Bill to Help Auto Industry Called Flawed
Dayton Daily News - December 6, 2005
Policy group says action ill-advised
by John Nolan
Dayton Daily News
DAYTON | Legislation that Ohio House Speaker Jon Husted is promoting as a means to encourage Delphi Corp. and auto industry employers to invest in their plants and keep jobs in Ohio may be ill-advised, a policy research organization says.
The proposed legislation would drain state tax revenue and could even subsidize automakers or auto parts suppliers that reduce their Ohio work forces, according to Policy Matters Ohio, a Cleveland-based research organization.

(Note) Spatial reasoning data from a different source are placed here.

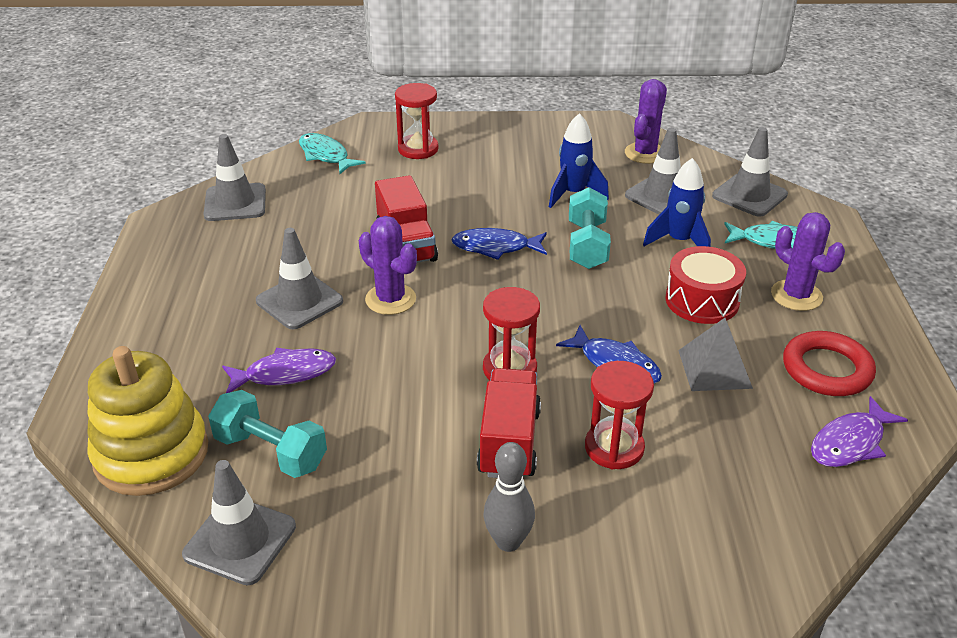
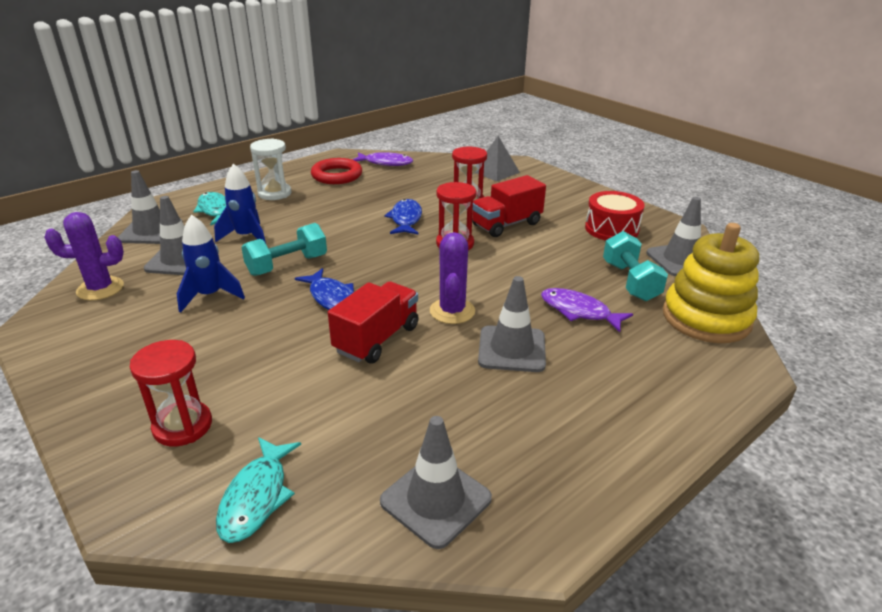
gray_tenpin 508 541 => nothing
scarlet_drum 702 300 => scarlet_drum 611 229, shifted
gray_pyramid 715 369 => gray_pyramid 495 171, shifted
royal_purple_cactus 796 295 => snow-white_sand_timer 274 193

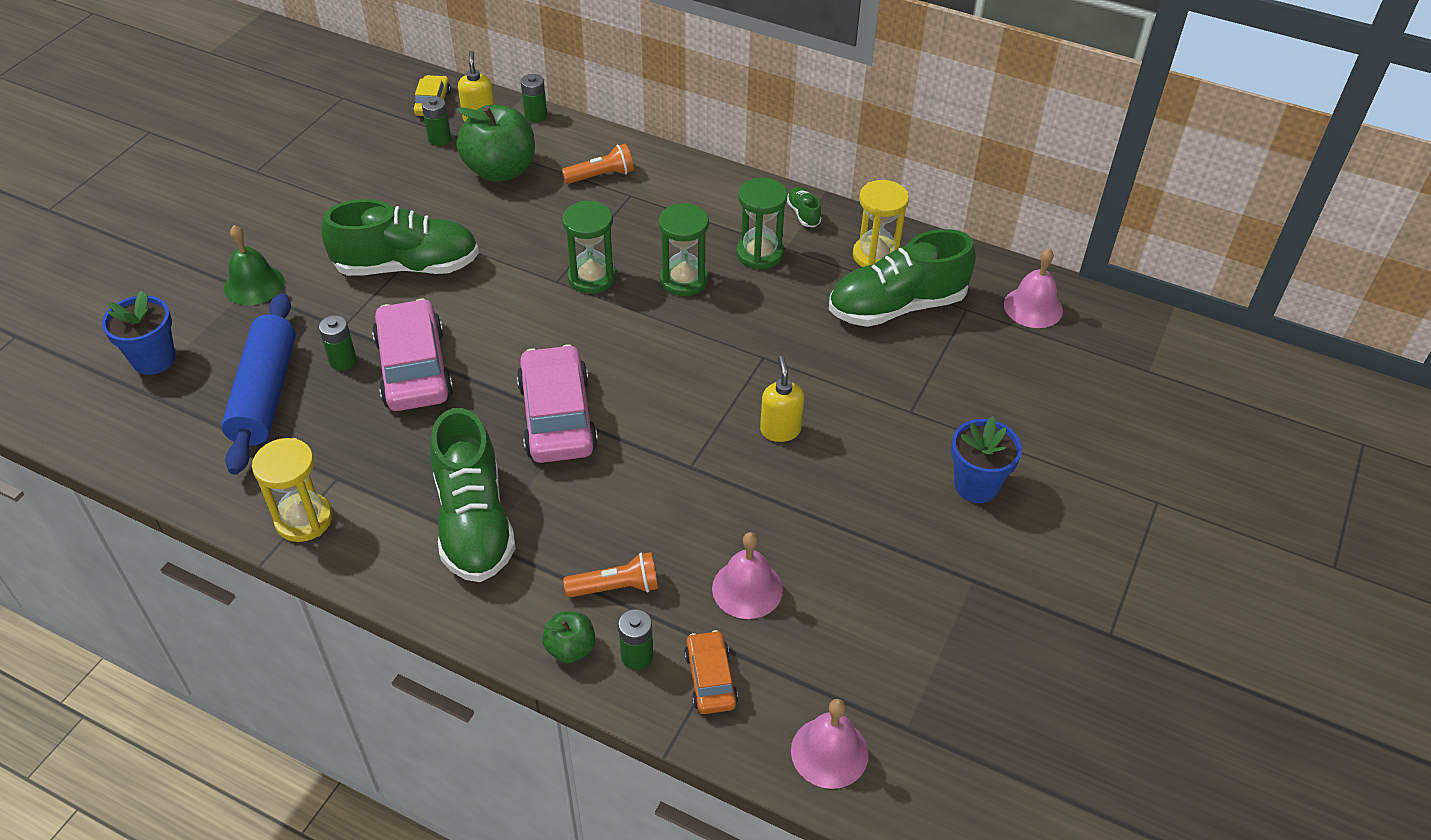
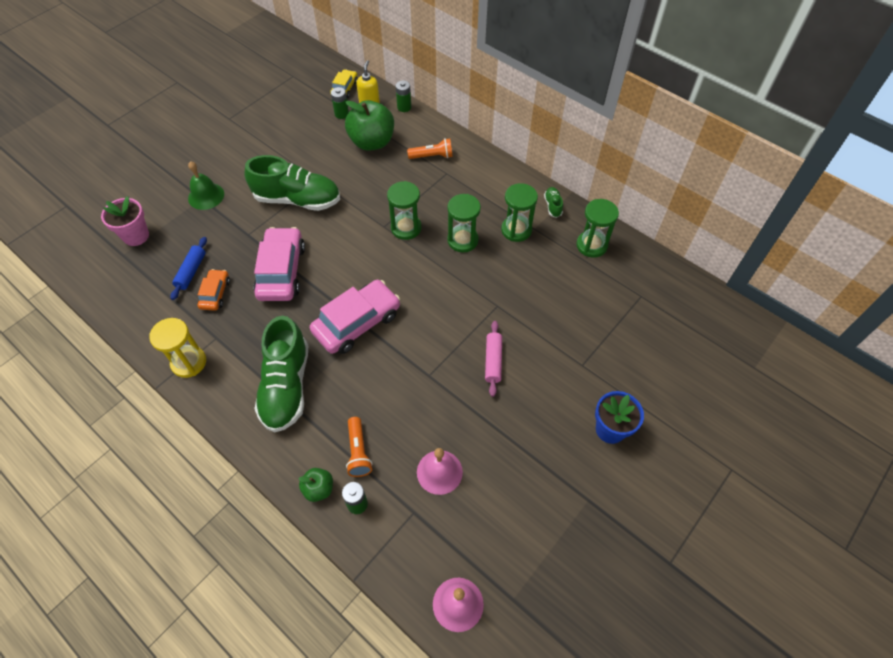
leaf-green_AA_battery 343 361 => nothing
leaf-green_shoe 897 306 => nothing
rosy_hand_bell 1033 307 => nothing
orange_automobile 710 679 => orange_automobile 215 293, shifted
golden_pump_bottle 780 430 => rosy_dough_roller 493 361
royal_blue_plant_pot 154 359 => rosy_plant_pot 136 236
golden_sand_timer 876 256 => leaf-green_sand_timer 591 245
rosy_automobile 557 417 => rosy_automobile 357 323, 45 degrees clockwise
orange_torch 616 587 => orange_torch 358 452, 75 degrees clockwise
royal_blue_dough_roller 265 393 => royal_blue_dough_roller 191 271, x0.54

The bill also could be taken advantage of by healthy auto industry companies without requiring additional commitments beyond factory improvements they had already planned to make, the organization said.
“We believe this is a flawed bill that should not move forward in its current form,” Zach Schiller, the organization’s research director, wrote to members of the state House Economic Development and Environment Committee, where the legislation awaits its first hearing on Wednesday in Columbus.
“There are numerous flaws in the bill as written, which would make five companies in the state General Motors, Ford Motor, DaimlerChrysler, Honda and Delphi eligible for credits based on their employment of at least 7,500 workers,” he said.
The legislation would rework Ohio’s job retention tax credit by lowering the investment required of auto industry employers to qualify for an exemption of up to 75 percent of a company’s corporate franchise or income tax liability.
Republican leaders say it is needed to reduce the tax burden on employers in the financially strapped auto industry, a key Ohio employer.
Schiller said, however, that the state could better support auto jobs and auto industry workers by expanding economic initiatives to support product development at struggling factories, or providing assistance for other companies that could hire laid-off auto workers at good pay and benefits.
Delphi filed for bankruptcy reorganization in October.
The auto parts maker employs 50,000 people in the United States, including 5,700 at five Dayton-area plants.
Delphi has 13,000 employees statewide.
House Republicans, including Husted of Kettering and Rep. Randy Law of Warren, who introduced the bill on Nov. 15, said it is needed because the auto industry is a key employer in Ohio and faces economic challenges.
“We hope it’s a difference-maker for us in Ohio, in competition with other states,” said Law, a member of the committee which has the legislation.
“We’re working to keep jobs in Ohio,” said Karen Tabor, spokeswoman for Husted. “As with any proposal, there are folks on both sides of the issue. If there are concerns, we need to work those out.”
Labor union leaders and regional politicians turned out to show their support for the legislation when Husted revealed it at a Nov. 3 news conference in Dayton.
Wes Wells, the AFL-CIO’s Dayton regional director, said he supports the legislation.
“I just hope it isn’t too little, too late,” Wells said.
Husted hopes the bill will be passed by the House and Senate next year and sent on to Gov. Bob Taft for signing, Tabor said.
The governor has said he supports the legislation.
Delphi appreciates the legislation, but is unable to say whether it would affect the company’s long-term plans until a plan of reorganization is crafted to help Delphi emerge from bankruptcy in 2007, spokesman Brad Jackson said.
Richard Stock, director of the University of Dayton’s business research group, said the legislation is likely to have little effect on Delphi’s decisions on which plants to keep open.
The key is Delphi’s negotiations with its major unions to try and fashion new, cost-cutting labor agreements, Stock said.
Policy Matters Ohio has raised valid criticisms of the legislation, he said.
“You’re foregoing some extra income that you could have here,” Stock said.
To receive the tax credit under existing law, a company must invest $200 million in a single work site, or $100 million if the current wage rate for the jobs to be retained is at least 400 percent of the federal minimum wage, which is $5.15 per hour.
Under the proposed legislation, auto and parts manufacturers with at least 7,500 employees statewide could qualify for the tax break by investing at least $125 million at various sites across the state, as long as the wage rate at those sites would exceed 300 percent of the federal minimum wage.
Such a job would pay at least $32,000 a year, Husted said.
To be eligible to receive the full tax credit, a company would be required to keep 90 percent to 100 percent of its employees.
Those keeping fewer workers would receive a tax credit based on a sliding scale.
If Delphi received the full tax credit, it would cost Ohio $20 million in tax revenue, Tabor said.
If all the eligible companies received the maximum tax break, the state’s cost would be more than $100 million, she said.